For the word "Gedenktag", state the number of lines in the data that contain it, and nothing else.

[Saved entries]
•••
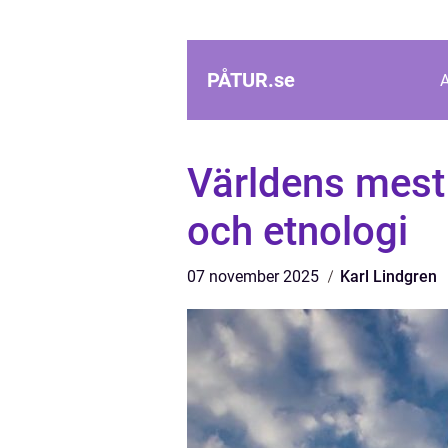
PÅTUR.
se
Världens mest 
och etnologi
07 november 2025
Karl Lindgren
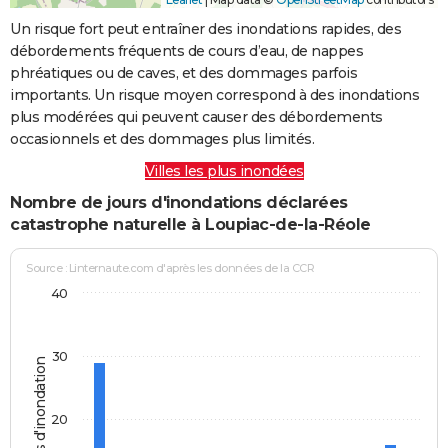
Un risque fort peut entraîner des inondations rapides, des
débordements fréquents de cours d’eau, de nappes
phréatiques ou de caves, et des dommages parfois
importants. Un risque moyen correspond à des inondations
plus modérées qui peuvent causer des débordements
occasionnels et des dommages plus limités.
Villes les plus inondées
Nombre de jours d'inondations déclarées
catastrophe naturelle à Loupiac-de-la-Réole
Source : Linternaute.com d'après les données de la CCR
40
30
Jours d'inondation
20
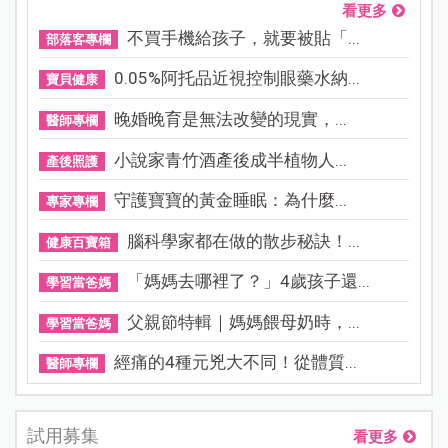
看更多
不買手機給孩子，就要被貼「...
部落客專欄
0.05%阿托品近視控制眼藥水納...
寶貝健康
晚婚晚育是無法改變的現實，...
醫師專欄
小說家青竹酒產後成半植物人...
產後照護
守護寶寶的黃金睡眠：為什麼...
專家專欄
腦科學家都在做的散步秘訣！...
健康百寶箱
「媽媽去哪裡了？」4歲孩子還...
學習當爸媽
父親節特輯｜媽媽餵母奶時，...
學習當爸媽
經痛的4種元兇大不同！從體質...
醫師專欄
試用募集
看更多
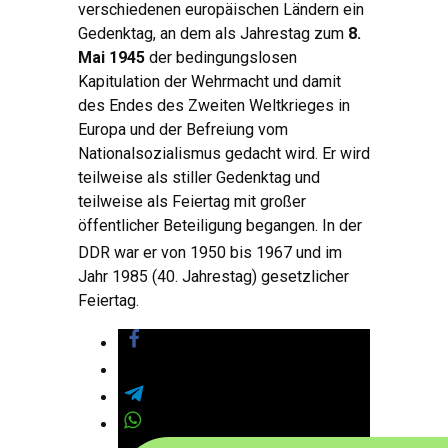
verschiedenen europäischen Ländern ein
Gedenktag, an dem als Jahrestag zum
8.
Mai 1945
der bedingungslosen
Kapitulation der Wehrmacht und damit
des Endes des Zweiten Weltkrieges in
Europa und der Befreiung vom
Nationalsozialismus gedacht wird. Er wird
teilweise als stiller Gedenktag und
teilweise als Feiertag mit großer
öffentlicher Beteiligung begangen. In der
DDR war er von 1950
bis 1967 und im
Jahr 1985 (40. Jahrestag) gesetzlicher
Feiertag.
•••
_Output for this task_
2